Qual è il compito de “L’Osservatore Romano” oggi?
È il compito che ha sempre avuto fin dall’inizio, da 161 anni, cioè quello di diffondere la voce della Chiesa, del Papa e della Santa Sede in tutto il mondo. Offrire così lo sguardo che proviene da Roma, ed è uno sguardo benevolo, di chi porta con sé la promessa che sta dentro al Vangelo, quella di un Dio che si è fatto uomo perché ama il mondo e non perché lo condanna. Oggi il compito de “L’Osservatore” non dico che si fa più difficile ma deve essere al passo con i tempi che sono così pieni di comunicazioni, informazioni e immagini. Diventa quindi difficile far restare salda una comunicazione umana che dia spazio allo spirito. Questa è la grande sfida che stiamo provando a intraprendere e i risultati sono promettenti.
Lei anche per lavoro è a contatto con il Papa. Che cosa in questi anni l’ha colpita di più del pontificato e dei messaggi di papa Francesco?

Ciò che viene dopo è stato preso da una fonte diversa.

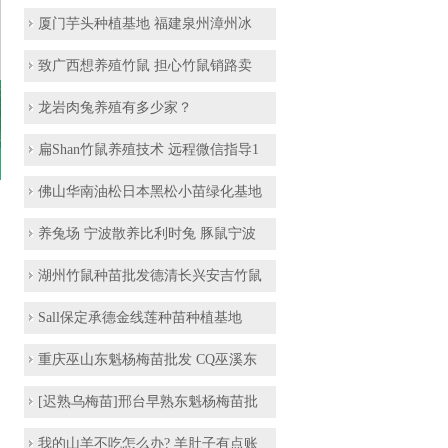
厦门芋头种植基地 福建泉州漳州冰
致广西想养殖竹鼠 担心竹鼠销路卖
龙岩肉兔养殖有多少家？
扁Shan竹鼠养殖技术 远程微信指导1
佛山华南油松日本黑松小苗绿化基地
养兔场 宁波散养比利时兔 豚鼠宁波
湖州竹鼠种苗批发德清长兴安吉竹鼠
Sall保定承德金线莲种苗种植基地
重庆巫山东魁杨梅苗批发 CQ巫溪东
[迟熟乌梅苗]邢台早熟东魁杨梅苗批
我的山羊不吃怎么办? 羊肚子有点账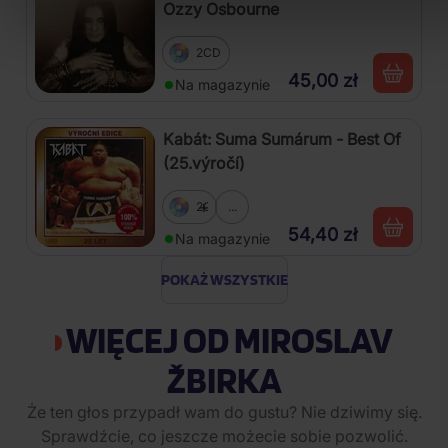
Ozzy Osbourne
2CD
45,00 zł
Na magazynie
Kabát: Suma Sumárum - Best Of
(25.výročí)
2CD
...
54,40 zł
Na magazynie
POKAŻ WSZYSTKIE
WIĘCEJ OD MIROSLAV
ŽBIRKA
Że ten głos przypadł wam do gustu? Nie dziwimy się.
Sprawdźcie, co jeszcze możecie sobie pozwolić.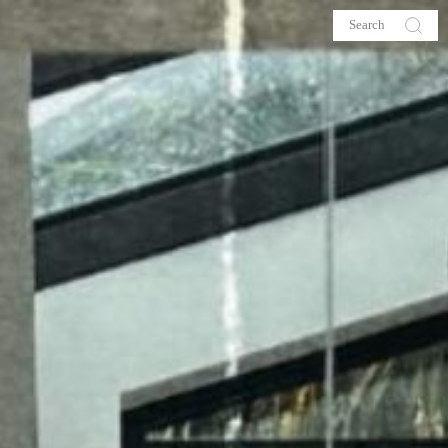
s
About me
hop
Galehia
Voilà Beauté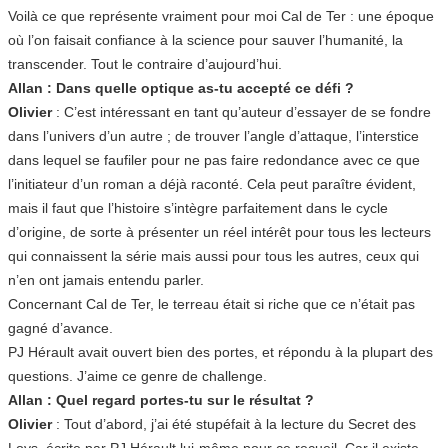
Voilà ce que représente vraiment pour moi Cal de Ter : une époque
où l’on faisait confiance à la science pour sauver l’humanité, la
transcender. Tout le contraire d’aujourd’hui.
Allan : Dans quelle optique as-tu accepté ce défi ?
Olivier
: C’est intéressant en tant qu’auteur d’essayer de se fondre
dans l’univers d’un autre ; de trouver l’angle d’attaque, l’interstice
dans lequel se faufiler pour ne pas faire redondance avec ce que
l’initiateur d’un roman a déjà raconté. Cela peut paraître évident,
mais il faut que l’histoire s’intègre parfaitement dans le cycle
d’origine, de sorte à présenter un réel intérêt pour tous les lecteurs
qui connaissent la série mais aussi pour tous les autres, ceux qui
n’en ont jamais entendu parler.
Concernant Cal de Ter, le terreau était si riche que ce n’était pas
gagné d’avance.
PJ Hérault avait ouvert bien des portes, et répondu à la plupart des
questions. J’aime ce genre de challenge.
Allan : Quel regard portes-tu sur le résultat ?
Olivier
: Tout d’abord, j’ai été stupéfait à la lecture du Secret des
Loys, écrite par PJ Hérault lui-même pour ce recueil. Car il existe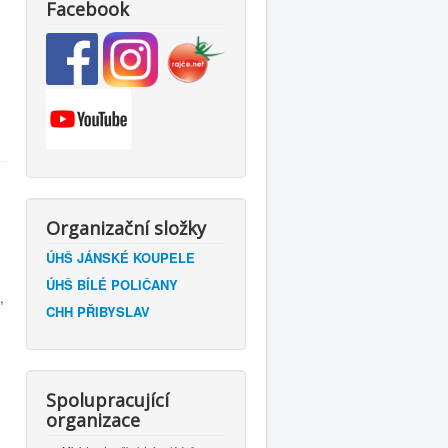
Facebook
Organizační složky
ÚHŠ JÁNSKÉ KOUPELE
ÚHŠ BÍLÉ POLIČANY
,
CHH PŘIBYSLAV
Spolupracující
organizace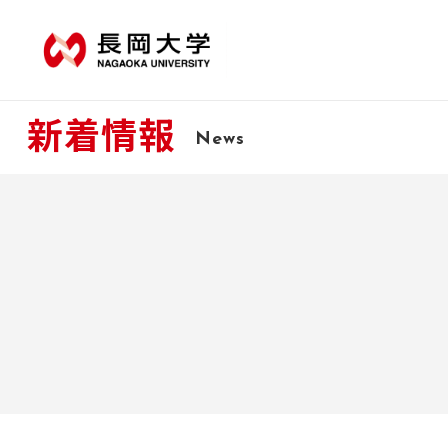
新着情報
News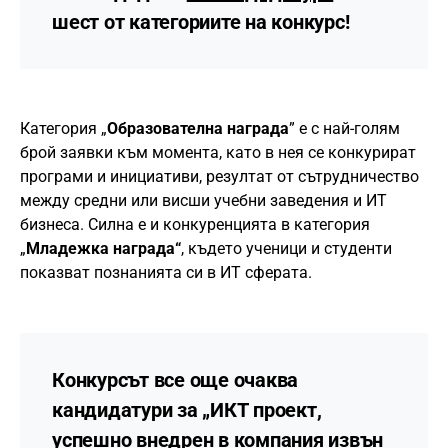
шест от категориите на конкурс!
Категория „
Образователна награда
” е с най-голям
брой заявки към момента, като в нея се конкурират
програми и инициативи, резултат от сътрудничество
между средни или висши учебни заведения и ИТ
бизнеса. Силна е и конкуренцията в категория
„
Младежка награда“
, където ученици и студенти
показват познанията си в ИТ сферата.
Конкурсът все още очаква
кандидатури за „
ИКТ проект,
успешно внедрен в компания извън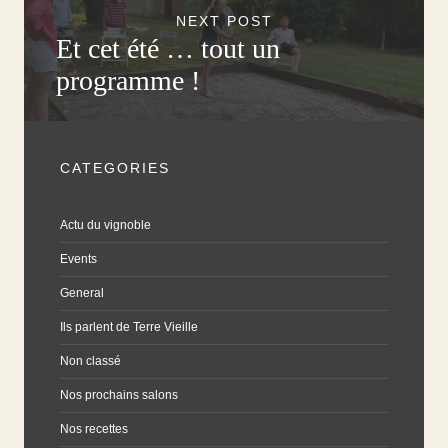
NEXT POST
Et cet été … tout un
programme !
CATEGORIES
Actu du vignoble
Events
General
Ils parlent de Terre Vieille
Non classé
Nos prochains salons
Nos recettes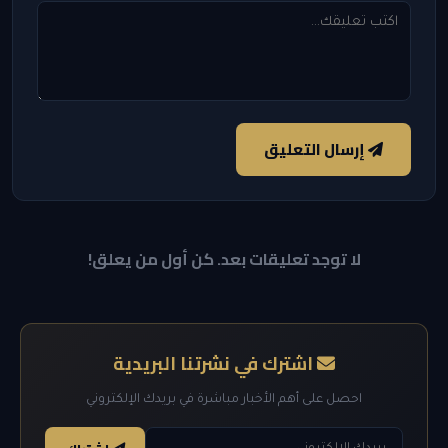
إرسال التعليق
لا توجد تعليقات بعد. كن أول من يعلق!
اشترك في نشرتنا البريدية
احصل على أهم الأخبار مباشرة في بريدك الإلكتروني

Mi ha colpito molto l’identificazione tra il messaggio e il messaggero, cioè la capacità che il Papa ha di azzerare le distanze e far passare tutta la carica umana di un uomo spirituale che prega sempre, senza separazione tra l’essere e l’apparire, il dire, il fare, l’agire. Questo è un aspetto che le persone percepiscono, siano esse colte o semplici, cattoliche o non, moderatamente cattoliche, distanti o lontane dalla Chiesa. Abbiamo un uomo vero che si mette in gioco e questa sua capacità di rischiare è forse l’aspetto che mi commuove e tocca di più.

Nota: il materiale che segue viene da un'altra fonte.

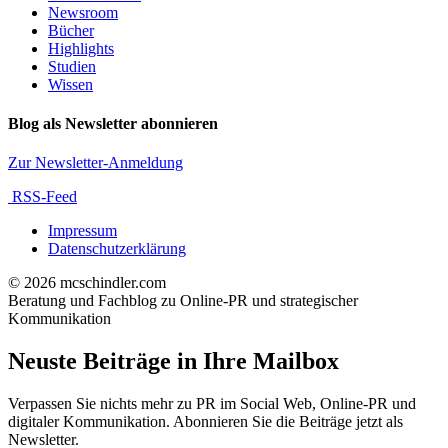
Newsroom
Bücher
Highlights
Studien
Wissen
Blog als Newsletter abonnieren
Zur Newsletter-Anmeldung
RSS-Feed
Impressum
Datenschutzerklärung
© 2026 mcschindler.com
Beratung und Fachblog zu Online-PR und strategischer
Kommunikation
Neuste Beiträge in Ihre Mailbox
Verpassen Sie nichts mehr zu PR im Social Web, Online-PR und
digitaler Kommunikation. Abonnieren Sie die Beiträge jetzt als
Newsletter.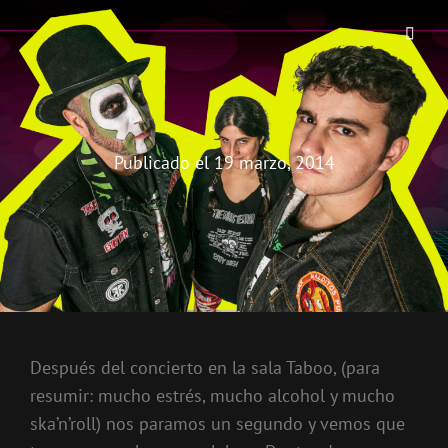
THE BIRRA'S TERROR
Aterrorizando Birras Desde 2010
Publicado el
19 marzo, 2014
Después del concierto en la sala Taboo, (para
resumir: mucho estrés, mucho alcohol y mucho
ska’n’roll) nos paramos un segundo y vemos que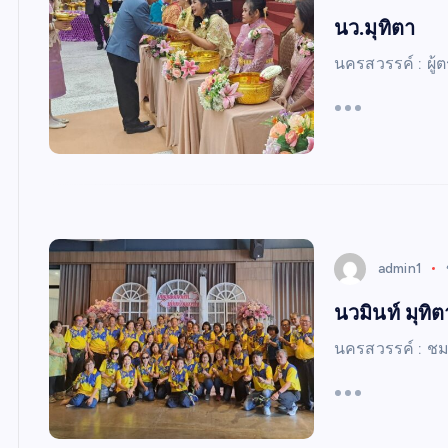
S
นว.มุทิตา
นครสวรรค์ : ผู
admin1
นวมินท์ มุทิต
นครสวรรค์ : ชม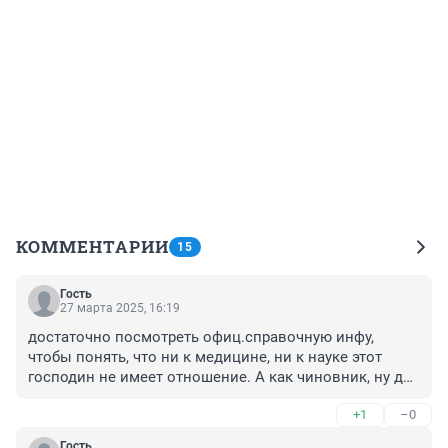
КОММЕНТАРИИ
15
Гость
27 марта 2025, 16:19
достаточно посмотреть офиц.справочную инфу, 
чтобы понять, что ни к медицине, ни к науке этот 
господин не имеет отношение. А как чиновник, ну да, 
имеет право...) рисовать себе любую зарплату
+1
–0
Гость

Il card. Matteo Zuppi, arcivescovo di Bologna, da poco tempo è anche presidente della Cei. Che notizia è stata per “L’Osservatore Romano”?

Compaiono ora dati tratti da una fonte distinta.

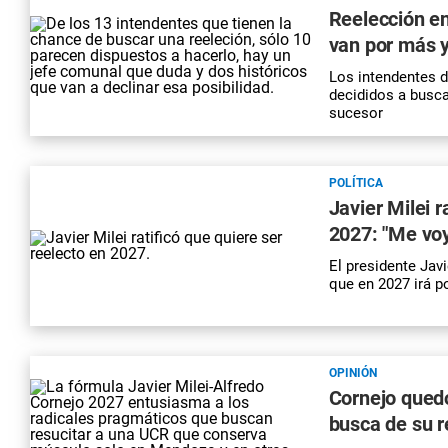
Reelección en
van por más y
Los intendentes d
decididos a busca
sucesor
POLÍTICA
Javier Milei r
2027: "Me voy
El presidente Javi
que en 2027 irá p
OPINIÓN
Cornejo quedó
busca de su r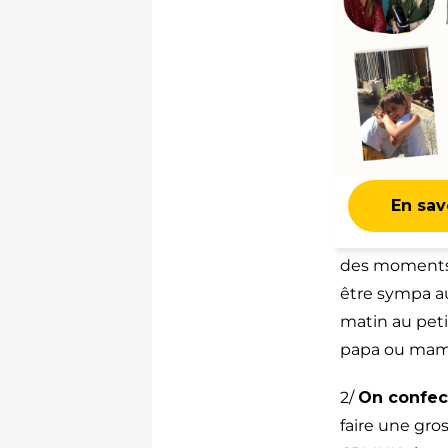
En savo
des moments 
être sympa au
matin au pet
papa ou mama
2/
On confec
faire une gro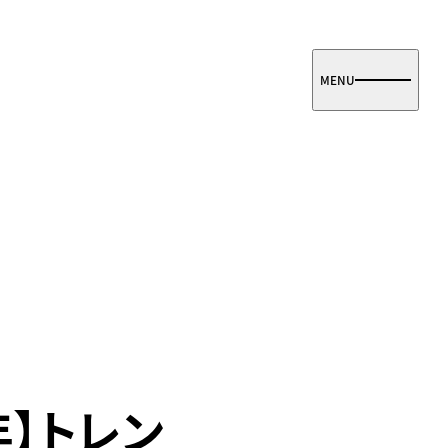
MENU
年】トレン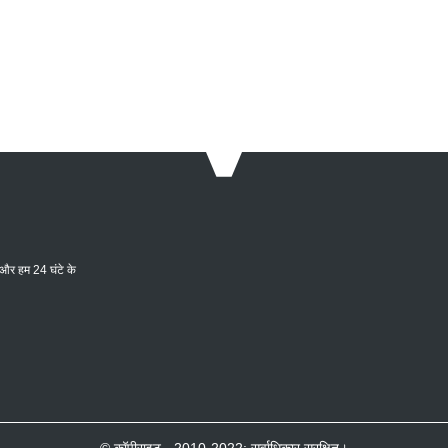
ें और हम 24 घंटे के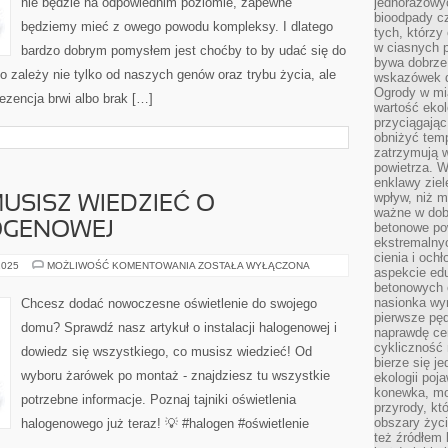
nie będzie na odpowiednim poziomie, zapewne
jednorazowy
bioodpady cz
będziemy mieć z owego powodu kompleksy. I dlatego
tych, którzy
w ciasnych 
bardzo dobrym pomysłem jest choćby to by udać się do
bywa dobrz
 zależy nie tylko od naszych genów oraz trybu życia, ale
wskazówek d
Ogrody w mi
ezencja brwi albo brak […]
wartość ekol
przyciągając
obniżyć temp
zatrzymują 
powietrza. W
enklawy zie
wpływ, niż 
USISZ WIEDZIEĆ O
ważne w dob
OGENOWEJ
betonowe po
ekstremalny
cienia i och
WSZYSTKO,
2025
MOŻLIWOŚĆ KOMENTOWANIA
ZOSTAŁA WYŁĄCZONA
aspekcie ed
CO
betonowych 
MUSISZ
WIEDZIEĆ
nasionka wyr
Chcesz dodać nowoczesne oświetlenie do swojego
O
pierwsze pęd
INSTALACJI
domu? Sprawdź nasz artykuł o instalacji halogenowej i
HALOGENOWEJ
naprawdę ce
cykliczność 
dowiedz się wszystkiego, co musisz wiedzieć! Od
bierze się j
wyboru żarówek po montaż - znajdziesz tu wszystkie
ekologii poj
konewka, moj
potrzebne informacje. Poznaj tajniki oświetlenia
przyrody, kt
obszary życ
halogenowego już teraz! 💡 #halogen #oświetlenie
też źródłem k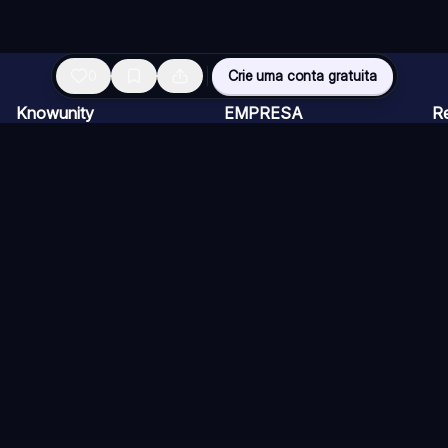
0
Crie uma conta gratuita
Knowunity
EMPRESA
R
Página inicial
CARREIRAS
Vi
Suporte
Programa de Criadores
Ch
Segurança
Kit de imprensa
Ca
Entrar
Qu
Áreas de conhecimento
Re
Si
ios)
Diretrizes
Termos de Uso (Knower)
Política de Cancelamento
Co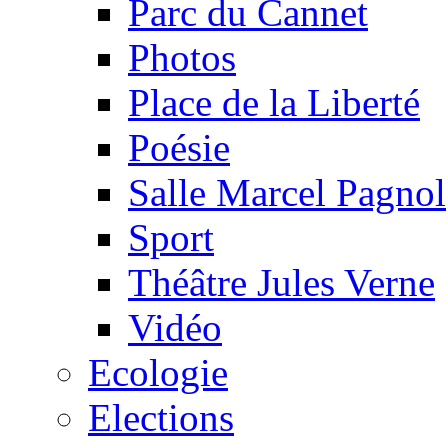
Parc du Cannet
Photos
Place de la Liberté
Poésie
Salle Marcel Pagnol
Sport
Théâtre Jules Verne
Vidéo
Ecologie
Elections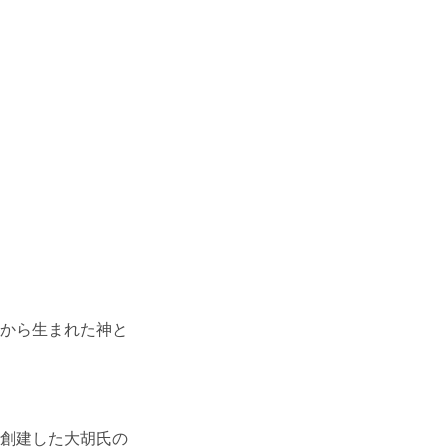
から生まれた神と
創建した大胡氏の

Una buona notizia! Con il card. Zuppi da tanti anni c’è anche un legame di amicizia e conoscenza. Se la spinta di Papa Francesco vuole realizzare una Chiesa in uscita che non sta seduta sugli allori, ma va per le strade a cercare le pecore che sono smarrite, e lo fa sul serio, allora in questa cornice la scelta del card. Zuppi come presidente della Cei si colora di una bella promessa.